I too am very sad OP is in this situation. As @Sue22 said, it’s important to try to talk candidly with your mom about this. As Sue said, many people live with late stage cancers for years. I too had a friend battling late stage metastatic breast cancer. She died in October a few years ago, at a time when the oldest was attending college across the country, middle child was doing college applications and youngest child was a sophomore in high school. It was terribly hard for everybody but I know it gave my friend some happiness to see her children trying to go on with their lives.

It can be hard for people to have a candid conversation about how much time is left, and no one really knows for sure, but it’s good to try to talk about it. How far away is your intended college and is there an airport nearby which which you would be able to take a nonstop flight home? Is your dad in the picture and are their other family members at home to support your mom?

A friend of mine attended an OOS college when her mother fell ill with terminal cancer. She promptly transferred back to a local school to spend more time with her family, and those last few months were very important to her. Depending on how sick she was, I would either take a gap year, or consider a college within commuting distance. If you keep your grades up, you can possibly transfer to the first choice school once things stabilize. Good luck in a very tough time.
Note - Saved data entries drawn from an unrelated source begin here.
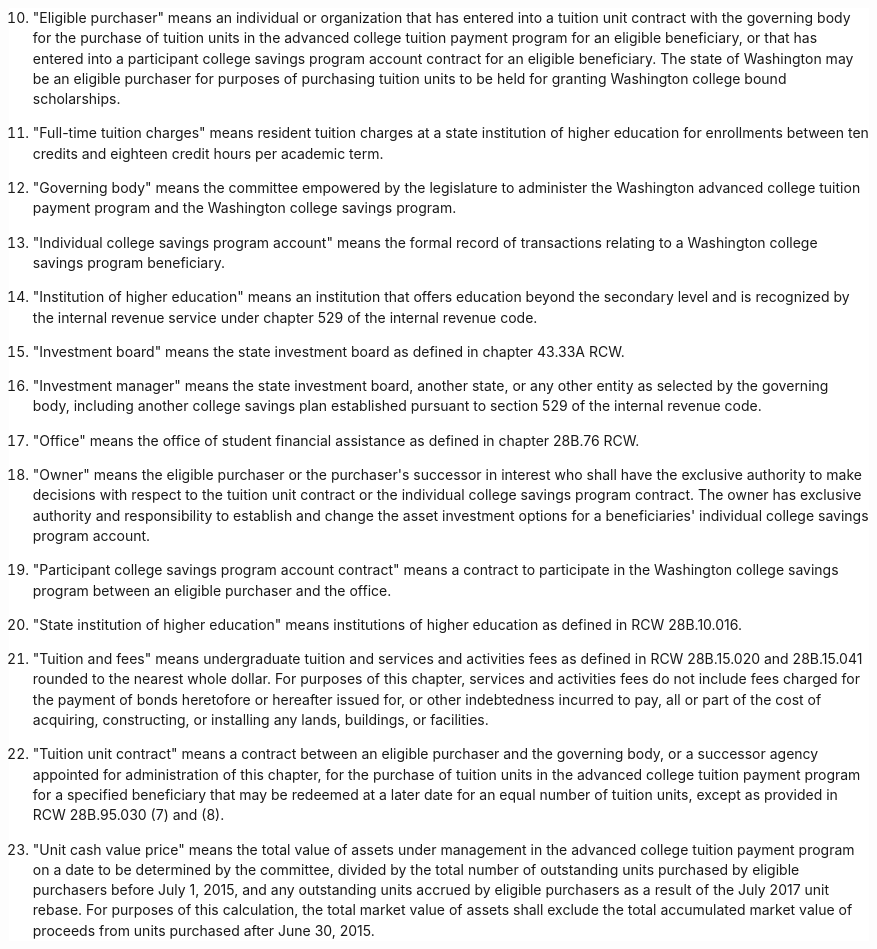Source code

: 10. "Eligible purchaser" means an individual or organization that has entered into a tuition unit contract with the governing body for the purchase of tuition units in the advanced college tuition payment program for an eligible beneficiary, or that has entered into a participant college savings program account contract for an eligible beneficiary. The state of Washington may be an eligible purchaser for purposes of purchasing tuition units to be held for granting Washington college bound scholarships.

11. "Full-time tuition charges" means resident tuition charges at a state institution of higher education for enrollments between ten credits and eighteen credit hours per academic term.

12. "Governing body" means the committee empowered by the legislature to administer the Washington advanced college tuition payment program and the Washington college savings program.

13. "Individual college savings program account" means the formal record of transactions relating to a Washington college savings program beneficiary.

14. "Institution of higher education" means an institution that offers education beyond the secondary level and is recognized by the internal revenue service under chapter 529 of the internal revenue code.

15. "Investment board" means the state investment board as defined in chapter 43.33A RCW.

16. "Investment manager" means the state investment board, another state, or any other entity as selected by the governing body, including another college savings plan established pursuant to section 529 of the internal revenue code.

17. "Office" means the office of student financial assistance as defined in chapter 28B.76 RCW.

18. "Owner" means the eligible purchaser or the purchaser's successor in interest who shall have the exclusive authority to make decisions with respect to the tuition unit contract or the individual college savings program contract. The owner has exclusive authority and responsibility to establish and change the asset investment options for a beneficiaries' individual college savings program account.

19. "Participant college savings program account contract" means a contract to participate in the Washington college savings program between an eligible purchaser and the office.

20. "State institution of higher education" means institutions of higher education as defined in RCW 28B.10.016.

21. "Tuition and fees" means undergraduate tuition and services and activities fees as defined in RCW 28B.15.020 and 28B.15.041 rounded to the nearest whole dollar. For purposes of this chapter, services and activities fees do not include fees charged for the payment of bonds heretofore or hereafter issued for, or other indebtedness incurred to pay, all or part of the cost of acquiring, constructing, or installing any lands, buildings, or facilities.

22. "Tuition unit contract" means a contract between an eligible purchaser and the governing body, or a successor agency appointed for administration of this chapter, for the purchase of tuition units in the advanced college tuition payment program for a specified beneficiary that may be redeemed at a later date for an equal number of tuition units, except as provided in RCW 28B.95.030 (7) and (8).

23. "Unit cash value price" means the total value of assets under management in the advanced college tuition payment program on a date to be determined by the committee, divided by the total number of outstanding units purchased by eligible purchasers before July 1, 2015, and any outstanding units accrued by eligible purchasers as a result of the July 2017 unit rebase. For purposes of this calculation, the total market value of assets shall exclude the total accumulated market value of
proceeds from units purchased after June 30, 2015.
So sorry to hear this. Please be assured of my best wishes for you and your family, no matter what you decide.

I’m so sorry to read this, OP, and I can’t imagine how difficult this must be for you. I can tell you that if you were my child, I’d definitely want you to go. What has your mom said?

Looking at the posting history, it appears that this is a current college student commuting to a local school and is considering transferring away.

Depending on mom’s status, and I know that no one really knows, but if very sadly it’s unlikely that mom will make it more than a year, then please consider asking the “transfer school” if you can defer enrollment.

I’ve known two seriously ill friends (one now deceased) whose children could not concentrate adequately while in school (understandably!) and their grades suffered. Who wants to study, do an assignment or even sit in a lecture when one really wants to be at a loved one’s side?

I’m not sure that “asking mom” is really the right answer. Most moms would simply say, “continue your education.” But (and I’m sorry that this sounds harsh, I don’t mean to to), the survivors are the ones who’ll forever live with the decision and if it will be later painful regretting not spending extra time with mom, then that is the right path.

My mom passed a few years ago, her stroke left her unconscious. I had delayed an earlier visit and I’ll forever regret that.

{{ hugs and prayers }}

I have to agree with @mom2collegekids. I know that, as a parent, I’d probably feel that going on with life as scheduled to be in the best interests of my child. However, you are the one who will ultimately need to live with your decision, so it should really be up to you. Regrets are a hard thing to live with. Sending prayers to your family…

This is important. My friend, whom I referenced upthread, lived four years with a stage IV diagnosis. That’s why she wanted her children to live their lives as normally as possible instead of “waiting around.” When it was clear that she was out of options, there were about two to three months left.

I’m not advocating for one position or another, but I don’t think it’s necessarily as clear as a lot of people are making it (that she should defer). It’s very personal.